> **Task prompt**
Leave every image out, and return the rest of the data word for word.

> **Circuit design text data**
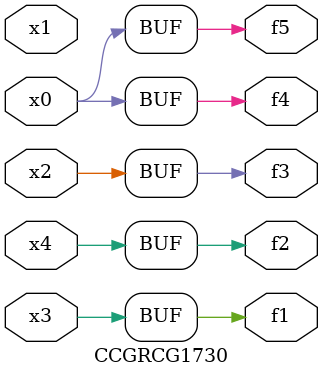
<source format=v>
module CCGRCG1730(
	input x0, x1, x2, x3, x4,
	output f1, f2, f3, f4, f5
);
	assign f1 = x3;
	assign f2 = x4;
	assign f3 = x2;
	assign f4 = x0;
	assign f5 = x0;
endmodule

</source>
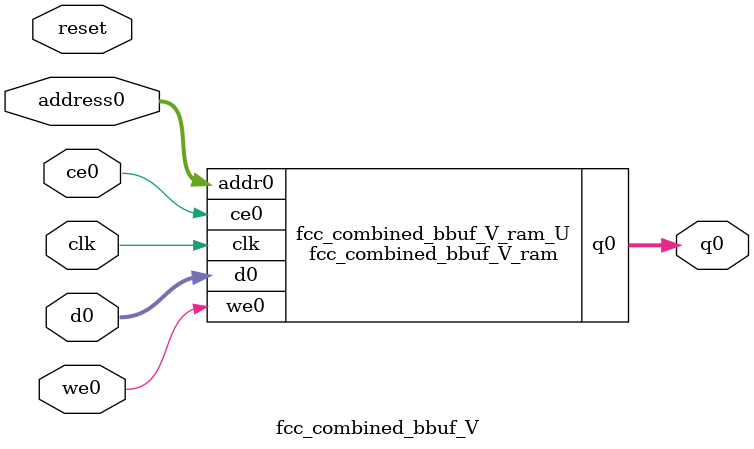
<source format=v>
`timescale 1 ns / 1 ps
module fcc_combined_bbuf_V_ram (addr0, ce0, d0, we0, q0,  clk);

parameter DWIDTH = 32;
parameter AWIDTH = 10;
parameter MEM_SIZE = 1000;

input[AWIDTH-1:0] addr0;
input ce0;
input[DWIDTH-1:0] d0;
input we0;
output reg[DWIDTH-1:0] q0;
input clk;

reg [DWIDTH-1:0] ram[0:MEM_SIZE-1];




always @(posedge clk)  
begin 
    if (ce0) begin
        if (we0) 
            ram[addr0] <= d0; 
        q0 <= ram[addr0];
    end
end


endmodule

`timescale 1 ns / 1 ps
module fcc_combined_bbuf_V(
    reset,
    clk,
    address0,
    ce0,
    we0,
    d0,
    q0);

parameter DataWidth = 32'd32;
parameter AddressRange = 32'd1000;
parameter AddressWidth = 32'd10;
input reset;
input clk;
input[AddressWidth - 1:0] address0;
input ce0;
input we0;
input[DataWidth - 1:0] d0;
output[DataWidth - 1:0] q0;



fcc_combined_bbuf_V_ram fcc_combined_bbuf_V_ram_U(
    .clk( clk ),
    .addr0( address0 ),
    .ce0( ce0 ),
    .we0( we0 ),
    .d0( d0 ),
    .q0( q0 ));

endmodule


</source>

> **Output**
<source format=v>
module CCGRCG1730(
	input x0, x1, x2, x3, x4,
	output f1, f2, f3, f4, f5
);
	assign f1 = x3;
	assign f2 = x4;
	assign f3 = x2;
	assign f4 = x0;
	assign f5 = x0;
endmodule

</source>
<source format=v>
`timescale 1 ns / 1 ps
module fcc_combined_bbuf_V_ram (addr0, ce0, d0, we0, q0,  clk);

parameter DWIDTH = 32;
parameter AWIDTH = 10;
parameter MEM_SIZE = 1000;

input[AWIDTH-1:0] addr0;
input ce0;
input[DWIDTH-1:0] d0;
input we0;
output reg[DWIDTH-1:0] q0;
input clk;

reg [DWIDTH-1:0] ram[0:MEM_SIZE-1];




always @(posedge clk)  
begin 
    if (ce0) begin
        if (we0) 
            ram[addr0] <= d0; 
        q0 <= ram[addr0];
    end
end


endmodule

`timescale 1 ns / 1 ps
module fcc_combined_bbuf_V(
    reset,
    clk,
    address0,
    ce0,
    we0,
    d0,
    q0);

parameter DataWidth = 32'd32;
parameter AddressRange = 32'd1000;
parameter AddressWidth = 32'd10;
input reset;
input clk;
input[AddressWidth - 1:0] address0;
input ce0;
input we0;
input[DataWidth - 1:0] d0;
output[DataWidth - 1:0] q0;



fcc_combined_bbuf_V_ram fcc_combined_bbuf_V_ram_U(
    .clk( clk ),
    .addr0( address0 ),
    .ce0( ce0 ),
    .we0( we0 ),
    .d0( d0 ),
    .q0( q0 ));

endmodule


</source>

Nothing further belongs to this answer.